Words Are More Persuasive Than Money, Land in Israeli-Palestinian Conflict
February 10, 2009
Please visit Edge.org when you can, if you don't already. It may be weeks or even months between visits there for me, but every encounter brings something eye-opening and important. Last week was no different.
In an article dated Jan. 27, 2009, Scott Atran and Jeremy Ginges reported on the results of their research conducted from 2004-2008 with over 4000 Israelis and Palestinians.
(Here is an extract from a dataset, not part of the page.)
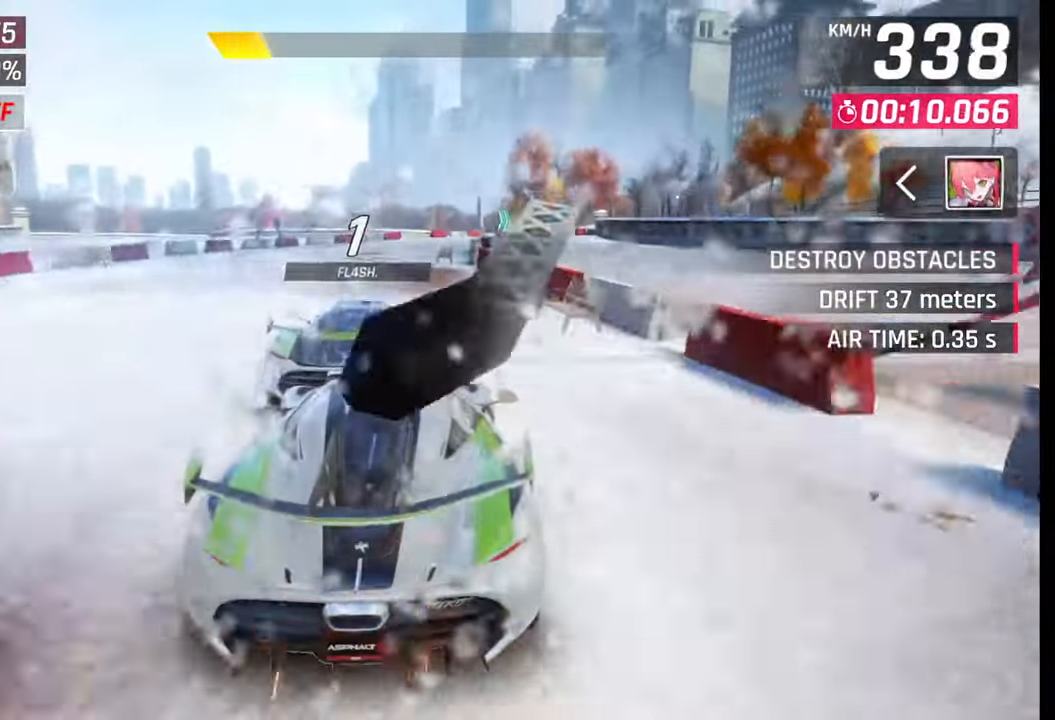
{"buttons": [], "left_stick": "center", "right_stick": "center", "events": [[317, "left_stick", "center"]]}
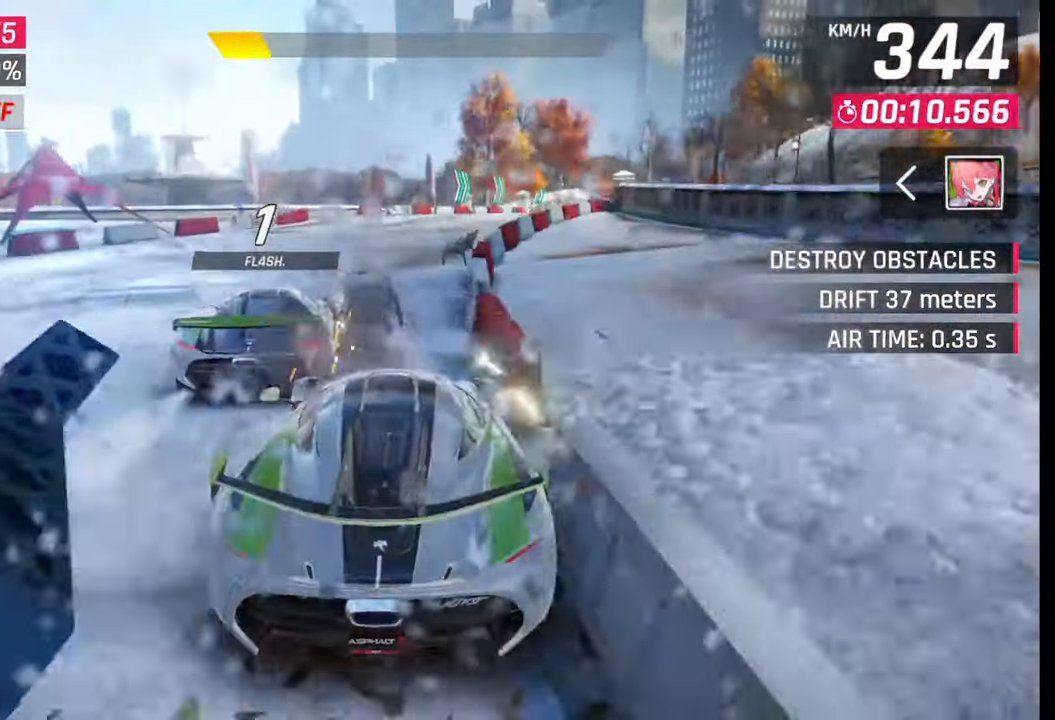
{"buttons": [], "left_stick": "right", "right_stick": "center", "events": [[33, "left_stick", "right"]]}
Here are a few bullets detailing their findings:
- across the political spectrum, almost everyone we surveyed rejected the initial solutions we offered—ideas that are accepted as common sense among most Westerners, like simply trading land for peace or accepting shared sovereignty over Jerusalem
- in general the greater the monetary incentive involved in the deal, the greater the disgust from respondents
- Palestinian hard-liners were more willing to consider recognizing the right of Israel to exist if the Israelis simply offered an official apology for Palestinian suffering in the 1948 war
- Israeli respondents said they could live with a partition of Jerusalem and borders very close to those that existed before the 1967 war if Hamas and the other major Palestinian groups explicitly recognized Israel’s right to exist
What good is land or money when you know your neighbor wants you dead? And how hard is it for one side to say "we're sorry, we shouldn't have done that 40 years ago," while the other simply needs to "explicitly recognize" the right to exist of the other people? Harder than it sounds, apparently, as current events in the Gaza Strip and West Bank testify to on a daily basis.